Bruxelles, 28/03/2011 (Agence Europe) - Le nombre de demandeurs d'asile dans les pays riches a baissé en 2010, notamment dans le sud de l'Europe, où le nombre d'arrivées de candidats à l'asile en provenance d'Afrique et d'Asie a diminué d'un tiers, a annoncé lundi le Haut Commissariat aux réfugiés de l'ONU (HCR). Selon les chiffres du HCR, 358 800 personnes avaient déposé une demande d'asile dans 44 pays industrialisés en 2010 (les 27 de l'Union européenne, l'Albanie, l'Australie, la Bosnie-Herzégovine, le Canada, la Croatie, l'Islande, le Japon, la République de Corée, le Liechtenstein, le Monténégro, la Nouvelle-Zélande, la Norvège, la Serbie, la Suisse, la Turquie, les États-Unis et l'ex-République yougoslave de Macédoine), soit 5 % de moins par rapport à 2009 et environ 42 % en moins par rapport au niveau maximum de la décennie qui avait été atteint en 2001, quand près de 620 000 demandes d'asile avaient été déposées, explique le HCR.
« La dynamique globale de l'asile est en train de changer. Le nombre de demandes d'asile dans les pays industrialisés est beaucoup plus bas qu'il y a dix ans tandis que les niveaux augmentent d'une année sur l'autre dans un tout petit nombre de pays », a déclaré dans un communiqué le Haut Commissaire pour les réfugiés António Guterres, selon qui il faut étudier « les causes profondes pour déterminer si ce déclin est dû à la diminution des facteurs de départ dans les régions d'origine ou aux contrôles migratoires plus stricts dans les pays d'asile ».
Selon le HCR, « on note des diminutions d'année en année dans la plupart des régions, notamment en Europe, en Amérique du Nord et en Asie du Nord.
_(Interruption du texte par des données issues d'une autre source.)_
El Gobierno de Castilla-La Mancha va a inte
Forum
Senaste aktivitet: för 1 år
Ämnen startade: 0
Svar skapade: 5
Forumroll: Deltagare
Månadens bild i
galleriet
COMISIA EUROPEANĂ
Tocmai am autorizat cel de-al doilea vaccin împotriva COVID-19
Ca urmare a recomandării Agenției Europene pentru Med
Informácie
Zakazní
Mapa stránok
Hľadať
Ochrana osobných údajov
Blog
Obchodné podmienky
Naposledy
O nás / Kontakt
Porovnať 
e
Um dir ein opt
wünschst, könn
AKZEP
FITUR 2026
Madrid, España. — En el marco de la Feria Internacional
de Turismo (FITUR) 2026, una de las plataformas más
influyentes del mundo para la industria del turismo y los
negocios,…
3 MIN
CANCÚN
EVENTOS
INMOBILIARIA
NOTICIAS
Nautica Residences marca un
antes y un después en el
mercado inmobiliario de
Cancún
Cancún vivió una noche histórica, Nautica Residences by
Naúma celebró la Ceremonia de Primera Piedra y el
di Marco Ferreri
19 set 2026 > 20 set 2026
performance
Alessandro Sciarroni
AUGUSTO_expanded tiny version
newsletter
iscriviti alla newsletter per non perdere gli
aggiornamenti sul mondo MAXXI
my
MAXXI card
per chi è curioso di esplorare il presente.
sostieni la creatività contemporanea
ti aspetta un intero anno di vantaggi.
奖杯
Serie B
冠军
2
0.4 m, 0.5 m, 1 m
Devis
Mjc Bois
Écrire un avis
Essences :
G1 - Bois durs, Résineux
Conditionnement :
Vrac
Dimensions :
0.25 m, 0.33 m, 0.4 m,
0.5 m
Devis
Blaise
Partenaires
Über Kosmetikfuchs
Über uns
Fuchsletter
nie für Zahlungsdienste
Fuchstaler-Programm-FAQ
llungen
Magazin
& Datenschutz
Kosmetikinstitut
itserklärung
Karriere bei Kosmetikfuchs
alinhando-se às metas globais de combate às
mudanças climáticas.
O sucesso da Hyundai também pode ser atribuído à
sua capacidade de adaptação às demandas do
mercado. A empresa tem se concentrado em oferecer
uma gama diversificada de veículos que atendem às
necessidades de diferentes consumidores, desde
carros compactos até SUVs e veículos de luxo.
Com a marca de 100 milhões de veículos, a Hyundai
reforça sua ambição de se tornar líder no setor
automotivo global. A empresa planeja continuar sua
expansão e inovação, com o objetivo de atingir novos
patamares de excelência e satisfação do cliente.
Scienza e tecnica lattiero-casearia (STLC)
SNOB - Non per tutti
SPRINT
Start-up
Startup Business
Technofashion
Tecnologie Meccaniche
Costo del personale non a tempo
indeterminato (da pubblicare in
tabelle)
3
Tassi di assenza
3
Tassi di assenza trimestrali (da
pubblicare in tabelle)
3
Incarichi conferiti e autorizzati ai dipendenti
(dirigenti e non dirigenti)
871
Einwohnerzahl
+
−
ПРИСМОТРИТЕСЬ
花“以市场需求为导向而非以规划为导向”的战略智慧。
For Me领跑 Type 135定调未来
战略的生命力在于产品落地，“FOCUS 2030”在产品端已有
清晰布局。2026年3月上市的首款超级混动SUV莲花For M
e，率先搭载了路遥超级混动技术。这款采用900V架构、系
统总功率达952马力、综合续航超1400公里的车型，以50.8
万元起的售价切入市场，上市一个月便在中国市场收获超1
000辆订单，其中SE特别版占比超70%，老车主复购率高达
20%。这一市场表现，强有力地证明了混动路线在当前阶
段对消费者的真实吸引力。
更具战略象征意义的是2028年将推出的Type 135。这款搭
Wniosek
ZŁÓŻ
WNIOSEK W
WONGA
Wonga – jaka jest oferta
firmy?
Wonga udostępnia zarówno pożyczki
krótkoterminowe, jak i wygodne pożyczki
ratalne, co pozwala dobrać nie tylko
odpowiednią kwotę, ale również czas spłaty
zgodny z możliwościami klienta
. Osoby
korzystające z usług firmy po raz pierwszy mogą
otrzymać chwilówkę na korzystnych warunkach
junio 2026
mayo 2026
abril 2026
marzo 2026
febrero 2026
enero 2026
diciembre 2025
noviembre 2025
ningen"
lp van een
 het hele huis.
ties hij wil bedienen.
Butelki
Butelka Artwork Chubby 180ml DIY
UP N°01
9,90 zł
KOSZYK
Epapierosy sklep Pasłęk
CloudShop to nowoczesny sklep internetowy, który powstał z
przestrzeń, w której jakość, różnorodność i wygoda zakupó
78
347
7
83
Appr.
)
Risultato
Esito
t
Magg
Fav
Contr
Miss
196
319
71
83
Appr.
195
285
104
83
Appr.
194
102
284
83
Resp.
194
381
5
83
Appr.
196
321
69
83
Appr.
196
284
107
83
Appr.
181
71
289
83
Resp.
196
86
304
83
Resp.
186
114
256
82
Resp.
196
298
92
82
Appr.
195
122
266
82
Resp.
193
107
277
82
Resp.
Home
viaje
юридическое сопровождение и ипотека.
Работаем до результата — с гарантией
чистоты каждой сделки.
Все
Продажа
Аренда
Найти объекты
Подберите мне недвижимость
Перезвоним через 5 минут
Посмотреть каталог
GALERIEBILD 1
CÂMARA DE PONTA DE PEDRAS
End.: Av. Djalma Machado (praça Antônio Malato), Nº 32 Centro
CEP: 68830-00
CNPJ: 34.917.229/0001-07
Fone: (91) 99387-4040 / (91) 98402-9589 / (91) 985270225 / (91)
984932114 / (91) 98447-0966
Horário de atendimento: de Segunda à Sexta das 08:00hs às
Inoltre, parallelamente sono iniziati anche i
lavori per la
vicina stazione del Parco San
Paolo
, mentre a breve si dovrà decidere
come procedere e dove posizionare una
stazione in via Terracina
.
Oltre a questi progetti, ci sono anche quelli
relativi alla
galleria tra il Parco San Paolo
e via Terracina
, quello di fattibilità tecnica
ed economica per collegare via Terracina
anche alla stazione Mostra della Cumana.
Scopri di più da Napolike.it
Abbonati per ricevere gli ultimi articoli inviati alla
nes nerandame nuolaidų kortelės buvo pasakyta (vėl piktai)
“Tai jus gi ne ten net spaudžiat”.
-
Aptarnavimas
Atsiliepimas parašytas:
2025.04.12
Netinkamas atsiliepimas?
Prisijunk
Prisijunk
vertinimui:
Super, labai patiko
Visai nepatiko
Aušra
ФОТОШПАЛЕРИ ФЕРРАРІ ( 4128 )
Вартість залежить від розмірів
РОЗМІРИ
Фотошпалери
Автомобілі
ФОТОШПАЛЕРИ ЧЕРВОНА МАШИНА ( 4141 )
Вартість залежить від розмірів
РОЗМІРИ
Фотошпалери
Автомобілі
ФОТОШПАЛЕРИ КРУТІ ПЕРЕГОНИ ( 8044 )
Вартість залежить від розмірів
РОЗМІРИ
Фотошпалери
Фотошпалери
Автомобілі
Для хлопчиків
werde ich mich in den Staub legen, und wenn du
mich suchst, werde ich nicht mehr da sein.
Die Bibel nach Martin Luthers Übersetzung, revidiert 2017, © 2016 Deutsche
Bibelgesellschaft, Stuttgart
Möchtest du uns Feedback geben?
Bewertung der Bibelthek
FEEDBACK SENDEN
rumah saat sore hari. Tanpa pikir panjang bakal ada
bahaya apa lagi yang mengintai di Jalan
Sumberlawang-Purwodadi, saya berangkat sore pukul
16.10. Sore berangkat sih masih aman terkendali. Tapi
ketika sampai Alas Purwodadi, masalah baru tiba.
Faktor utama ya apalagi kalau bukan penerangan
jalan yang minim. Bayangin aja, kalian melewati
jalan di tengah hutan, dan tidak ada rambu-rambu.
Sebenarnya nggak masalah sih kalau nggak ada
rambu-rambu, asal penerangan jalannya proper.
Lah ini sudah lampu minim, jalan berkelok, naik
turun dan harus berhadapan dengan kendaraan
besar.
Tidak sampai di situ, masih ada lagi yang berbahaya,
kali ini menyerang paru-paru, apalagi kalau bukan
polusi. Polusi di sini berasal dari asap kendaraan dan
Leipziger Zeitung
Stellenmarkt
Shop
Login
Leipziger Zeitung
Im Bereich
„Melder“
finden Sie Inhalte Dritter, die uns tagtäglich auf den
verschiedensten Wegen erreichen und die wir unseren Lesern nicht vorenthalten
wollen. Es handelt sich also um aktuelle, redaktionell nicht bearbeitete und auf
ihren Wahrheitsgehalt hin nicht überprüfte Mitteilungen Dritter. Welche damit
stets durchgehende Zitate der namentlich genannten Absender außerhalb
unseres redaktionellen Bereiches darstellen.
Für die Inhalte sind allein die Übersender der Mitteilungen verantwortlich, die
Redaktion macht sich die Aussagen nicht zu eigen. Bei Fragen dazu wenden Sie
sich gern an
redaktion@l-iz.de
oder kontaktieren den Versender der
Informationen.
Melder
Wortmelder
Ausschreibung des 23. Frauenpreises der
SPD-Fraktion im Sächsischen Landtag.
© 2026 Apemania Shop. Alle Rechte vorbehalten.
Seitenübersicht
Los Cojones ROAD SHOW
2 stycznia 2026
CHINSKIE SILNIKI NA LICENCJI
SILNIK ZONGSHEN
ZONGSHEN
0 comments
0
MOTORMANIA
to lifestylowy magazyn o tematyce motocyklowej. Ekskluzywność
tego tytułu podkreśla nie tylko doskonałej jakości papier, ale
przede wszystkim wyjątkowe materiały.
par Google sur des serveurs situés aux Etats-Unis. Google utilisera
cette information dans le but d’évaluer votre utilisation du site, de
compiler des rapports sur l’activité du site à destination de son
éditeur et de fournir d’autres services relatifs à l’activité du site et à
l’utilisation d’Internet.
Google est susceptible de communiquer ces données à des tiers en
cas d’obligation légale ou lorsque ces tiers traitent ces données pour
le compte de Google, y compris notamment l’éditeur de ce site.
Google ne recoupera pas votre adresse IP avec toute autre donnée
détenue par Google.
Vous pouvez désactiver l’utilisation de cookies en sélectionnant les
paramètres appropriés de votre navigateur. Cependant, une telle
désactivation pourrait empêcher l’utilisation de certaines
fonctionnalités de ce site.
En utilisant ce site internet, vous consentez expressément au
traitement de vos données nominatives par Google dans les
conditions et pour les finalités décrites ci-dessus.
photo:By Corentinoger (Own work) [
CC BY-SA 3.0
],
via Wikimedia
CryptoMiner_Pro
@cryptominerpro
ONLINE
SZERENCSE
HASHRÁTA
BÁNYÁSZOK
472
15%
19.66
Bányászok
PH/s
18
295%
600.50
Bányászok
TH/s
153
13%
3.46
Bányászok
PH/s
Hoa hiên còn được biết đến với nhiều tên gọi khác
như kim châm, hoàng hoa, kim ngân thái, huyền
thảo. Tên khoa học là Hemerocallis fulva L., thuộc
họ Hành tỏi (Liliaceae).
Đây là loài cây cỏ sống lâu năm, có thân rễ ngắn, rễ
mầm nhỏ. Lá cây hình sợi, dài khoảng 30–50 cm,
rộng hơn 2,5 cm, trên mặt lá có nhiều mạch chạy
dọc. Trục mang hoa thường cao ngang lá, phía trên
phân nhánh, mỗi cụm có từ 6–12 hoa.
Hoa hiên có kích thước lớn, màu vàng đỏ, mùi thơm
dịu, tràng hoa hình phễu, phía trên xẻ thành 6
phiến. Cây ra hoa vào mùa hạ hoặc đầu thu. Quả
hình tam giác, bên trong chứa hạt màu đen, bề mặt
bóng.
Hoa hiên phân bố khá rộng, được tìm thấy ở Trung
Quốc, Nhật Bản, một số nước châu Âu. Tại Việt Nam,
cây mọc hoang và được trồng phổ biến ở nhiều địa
Au sein de l'Europe, la diminution la plus importante concerne l'Europe du Sud, où les demandes ont diminué de 33 % par rapport à 2009 ». Cela est « principalement lié au fait que moins de personnes ont demandé une protection à Malte, en Italie et en Grèce. Mais ce déclin a été compensé par des augmentations ailleurs, en particulier en Allemagne (49 %), en Suède (32 %), au Danemark (30 %), en Turquie (18 %), en Belgique (16 %) et en France (13 %) », ajoute le HCR. Et dans les pays nordiques, les augmentations au Danemark et en Suède ont été compensées par des déclins importants en Norvège (- 42 %) et en Finlande (-32 %).
Selon le rapport, les cinq premiers pays de destination des demandeurs d'asile en 2010 ont été les États-Unis, la France, l'Allemagne, la Suède et le Canada. « Ensemble, ces cinq premiers pays d'asile accueillent plus de la moitié (56 %) de la totalité des demandes d'asile comptabilisées dans ce rapport ». Avec 55 530 demandes d'asile en 2010, les États-Unis restent le premier pays d'asile dans le monde, pour la cinquième année consécutive, notamment avec l'augmentation du nombre des demandeurs d'asile chinois et mexicains. La France reste au deuxième rang des pays d'accueil pour les nouvelles demandes d'asile, poursuit le HCR, avec 47 800 dossiers déposés en 2010, suivie par l'Allemagne (41 330).
« Les hausses, dans ces deux pays, peuvent être en partie attribuées à l'augmentation du nombre de demandeurs d'asile originaires de Serbie et de l'ex-République yougoslave de Macédoine. Cette évolution est largement attribuée à la levée de l'obligation de visa d'entrée dans l'Union européenne pour les ressortissants de ces deux pays depuis décembre 2009 », explique le HCR. L'Afghanistan passe quant à lui à la deuxième place avec une « diminution de 9 % par rapport à l'année précédente ». Et le HCR de poursuivre que « pour la première fois depuis 2005, l'Iraq ne figure pas parmi les deux principaux pays d'origine des demandeurs d'asile. Il passe à la quatrième place, suivi de la Fédération de Russie. La Somalie, qui occupait le troisième rang en 2009, passe, quant à elle, au sixième rang en 2010 ». (S.P.)